BRANO RIPORTATO:
****************************************

«Una corte nazionale non giudichi uno Stato»

«Una corte nazionale non giudichi uno Stato»

La sfida, in punta di diritto che si è svolta all’Aja tra Italia (spalleggiata dalla Grecia) e Germania resterà come pietra miliare nella giurisprudenza internazionale. La sentenza appena emessa dalla Corte internazionale infatti non dà solo torto a un Paese, l’Italia, e ragione a un altro, la Germania, ma stabilisce un principio giuridico ben preciso.
In soldoni. Esistono dei diritti universali dell’uomo la cui violazione si configura come un crimine. Su questo la Corte non ha nulla da eccepire. Però esiste anche quella che viene definita «immunità costituzionale» e che stabilisce quali temi possono essere regolati dal diritto interno ai singoli Stati e quali sono di competenza del diritto internazionale. In generale questo principio dell’immunità sancisce che un tribunale nazionale non abbia giurisdizione per giudicare un altro Stato. La questione infatti tocca il tema, sempre difficile da gestire, della sovranità. Dovendo mediare tra le due istanze il tribunale dell’Aja ha optato per un’interpretazione estensiva dell’immunità. La cassazione italiana invece aveva, con sentenza del 21 ottobre 2008, riconosciuto la Germania responsabile per essere stata il «mandante» dei militari nazisti che - il 29 giugno del 1944 - uccisero 203 abitanti di Civitella, Cornia e San Pancrazio, sparando un colpo alla nuca di donne, bambini, uomini e vecchi. Stabilendo che per crimini di questo tipo l’immunità avesse un valore «limitato».

****************************************

ESTRATTI DELLE VOCI:
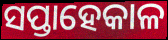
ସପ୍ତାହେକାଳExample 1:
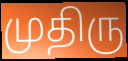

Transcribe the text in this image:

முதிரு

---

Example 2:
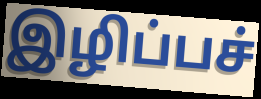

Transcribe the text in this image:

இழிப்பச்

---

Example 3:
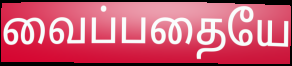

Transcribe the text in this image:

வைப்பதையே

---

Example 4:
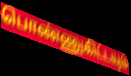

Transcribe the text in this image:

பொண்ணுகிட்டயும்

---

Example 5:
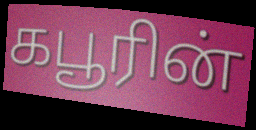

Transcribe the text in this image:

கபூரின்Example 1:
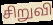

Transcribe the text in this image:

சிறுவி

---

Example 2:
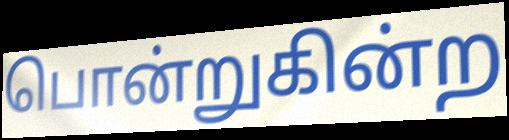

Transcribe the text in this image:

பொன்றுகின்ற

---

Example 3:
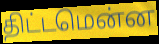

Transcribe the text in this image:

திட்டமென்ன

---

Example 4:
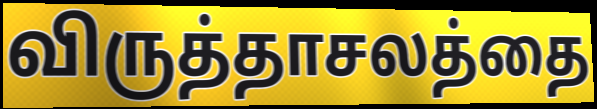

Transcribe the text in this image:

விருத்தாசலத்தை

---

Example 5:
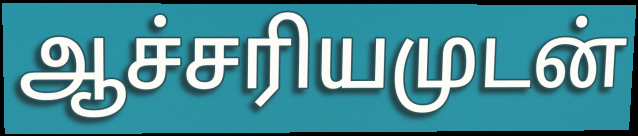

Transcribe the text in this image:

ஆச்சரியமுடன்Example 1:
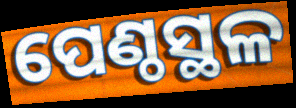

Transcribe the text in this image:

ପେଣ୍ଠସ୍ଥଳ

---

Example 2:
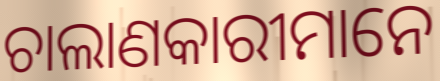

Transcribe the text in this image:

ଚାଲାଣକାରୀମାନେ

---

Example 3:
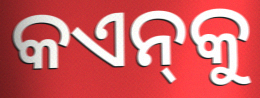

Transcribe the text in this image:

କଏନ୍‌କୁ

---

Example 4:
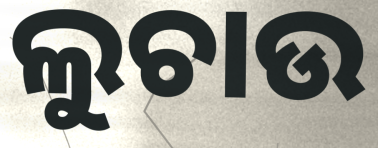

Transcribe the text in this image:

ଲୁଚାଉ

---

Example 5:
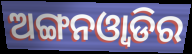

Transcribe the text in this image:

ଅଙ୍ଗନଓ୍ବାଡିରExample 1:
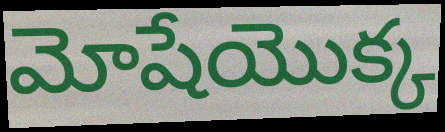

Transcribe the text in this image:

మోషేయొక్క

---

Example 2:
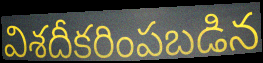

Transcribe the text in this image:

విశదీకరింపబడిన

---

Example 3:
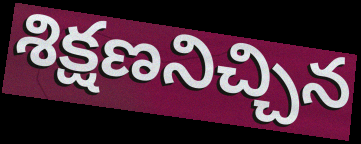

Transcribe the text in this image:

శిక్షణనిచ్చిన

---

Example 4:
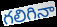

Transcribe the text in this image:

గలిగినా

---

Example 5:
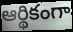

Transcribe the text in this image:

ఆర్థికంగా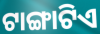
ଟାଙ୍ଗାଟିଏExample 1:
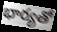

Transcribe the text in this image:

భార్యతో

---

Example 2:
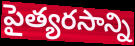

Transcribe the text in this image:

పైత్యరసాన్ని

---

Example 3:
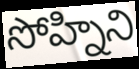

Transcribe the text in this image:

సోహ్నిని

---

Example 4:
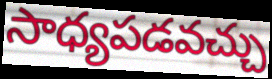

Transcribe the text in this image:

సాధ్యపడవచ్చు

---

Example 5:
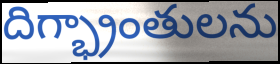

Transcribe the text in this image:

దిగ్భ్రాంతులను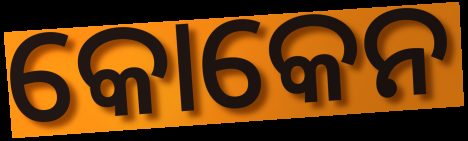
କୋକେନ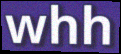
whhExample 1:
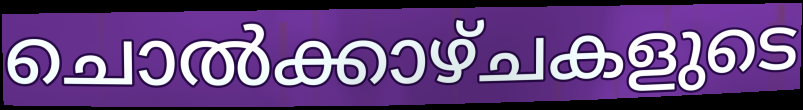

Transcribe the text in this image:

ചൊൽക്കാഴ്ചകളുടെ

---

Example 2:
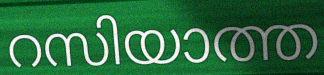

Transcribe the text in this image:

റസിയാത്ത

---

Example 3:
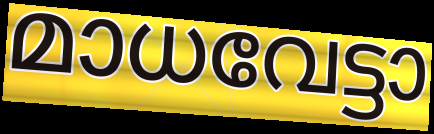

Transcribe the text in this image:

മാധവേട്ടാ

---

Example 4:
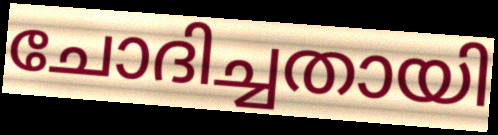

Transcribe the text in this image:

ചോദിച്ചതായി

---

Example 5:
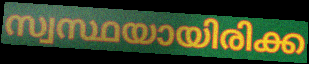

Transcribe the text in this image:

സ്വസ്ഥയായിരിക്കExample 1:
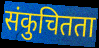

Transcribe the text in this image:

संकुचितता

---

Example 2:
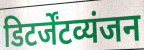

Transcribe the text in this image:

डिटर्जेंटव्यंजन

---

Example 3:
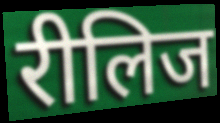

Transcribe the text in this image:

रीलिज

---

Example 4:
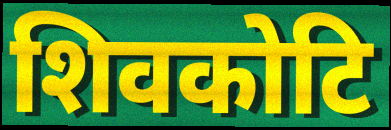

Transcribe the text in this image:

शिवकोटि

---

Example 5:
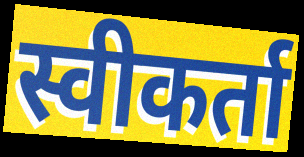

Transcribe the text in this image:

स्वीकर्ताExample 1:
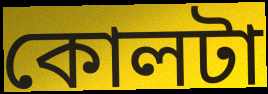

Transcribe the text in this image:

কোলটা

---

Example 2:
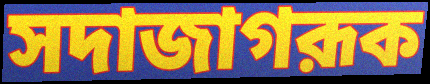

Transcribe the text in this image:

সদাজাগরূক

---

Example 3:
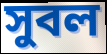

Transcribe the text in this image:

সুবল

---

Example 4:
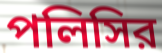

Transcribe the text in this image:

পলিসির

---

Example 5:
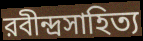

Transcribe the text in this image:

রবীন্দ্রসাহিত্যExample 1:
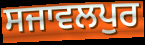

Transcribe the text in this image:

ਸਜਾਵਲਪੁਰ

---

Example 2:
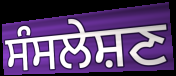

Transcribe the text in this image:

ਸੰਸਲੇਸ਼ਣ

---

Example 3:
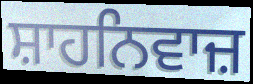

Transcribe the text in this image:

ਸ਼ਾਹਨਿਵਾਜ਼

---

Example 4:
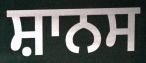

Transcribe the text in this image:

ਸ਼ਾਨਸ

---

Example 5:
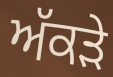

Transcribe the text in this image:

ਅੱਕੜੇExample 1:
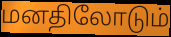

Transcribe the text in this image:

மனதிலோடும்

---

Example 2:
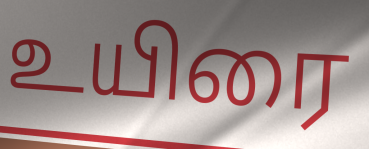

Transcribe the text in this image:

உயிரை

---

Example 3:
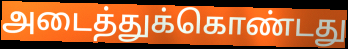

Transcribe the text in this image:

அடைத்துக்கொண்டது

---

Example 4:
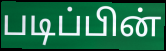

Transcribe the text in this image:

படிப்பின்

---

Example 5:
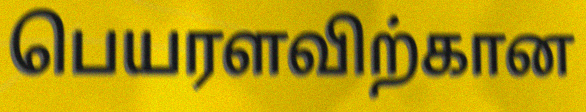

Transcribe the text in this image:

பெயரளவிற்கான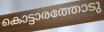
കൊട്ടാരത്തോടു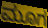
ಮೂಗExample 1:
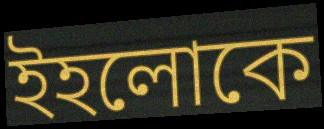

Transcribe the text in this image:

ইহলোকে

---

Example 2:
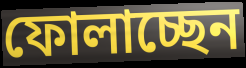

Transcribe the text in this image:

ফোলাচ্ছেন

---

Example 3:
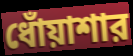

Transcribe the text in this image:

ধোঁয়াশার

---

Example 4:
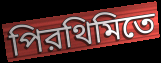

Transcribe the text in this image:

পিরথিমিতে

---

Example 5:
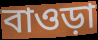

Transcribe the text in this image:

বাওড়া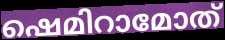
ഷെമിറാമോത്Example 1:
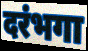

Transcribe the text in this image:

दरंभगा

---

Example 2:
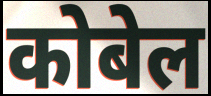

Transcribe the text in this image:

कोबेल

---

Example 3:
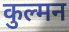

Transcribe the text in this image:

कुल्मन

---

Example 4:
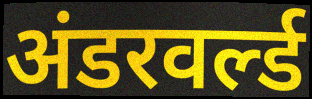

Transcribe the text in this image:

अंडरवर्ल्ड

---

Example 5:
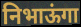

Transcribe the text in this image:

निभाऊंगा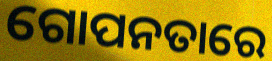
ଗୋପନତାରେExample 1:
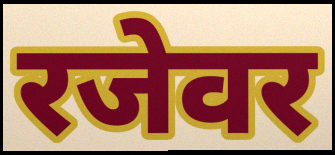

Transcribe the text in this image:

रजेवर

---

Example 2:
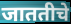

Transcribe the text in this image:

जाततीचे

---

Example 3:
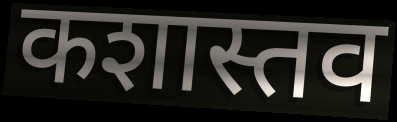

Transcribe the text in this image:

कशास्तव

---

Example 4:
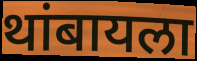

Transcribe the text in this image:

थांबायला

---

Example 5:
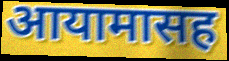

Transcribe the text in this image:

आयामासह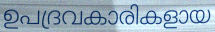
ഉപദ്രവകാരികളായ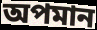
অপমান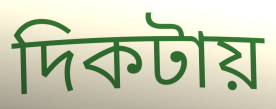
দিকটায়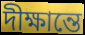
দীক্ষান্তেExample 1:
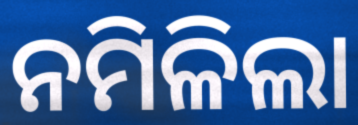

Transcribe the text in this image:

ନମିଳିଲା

****************************************

BREVE ESERCIZIO 1:
Per favore, riscrivi il brano dell'articolo sulla sentenza dell'Aja che inizia con le parole "La sfida, in" e si ferma dopo "giuridico ben preciso.", sostituendo "Germania" con "Repubblica federale tedesca".
BREVE ESERCIZIO 2:
Secondo l'articolo sulla sentenza dell'Aja, quanti abitanti uccisero i militari nazisti il 29 giugno 1944?

RISULTATO 1:
La sfida, in punta di diritto che si è svolta all’Aja tra Italia (spalleggiata dalla Grecia) e Repubblica federale tedesca resterà come pietra miliare nella giurisprudenza internazionale. La sentenza appena emessa dalla Corte internazionale infatti non dà solo torto a un Paese, l’Italia, e ragione a un altro, la Repubblica federale tedesca, ma stabilisce un principio giuridico ben preciso.

RISULTATO 2:
203 abitanti di Civitella, Cornia e San Pancrazio.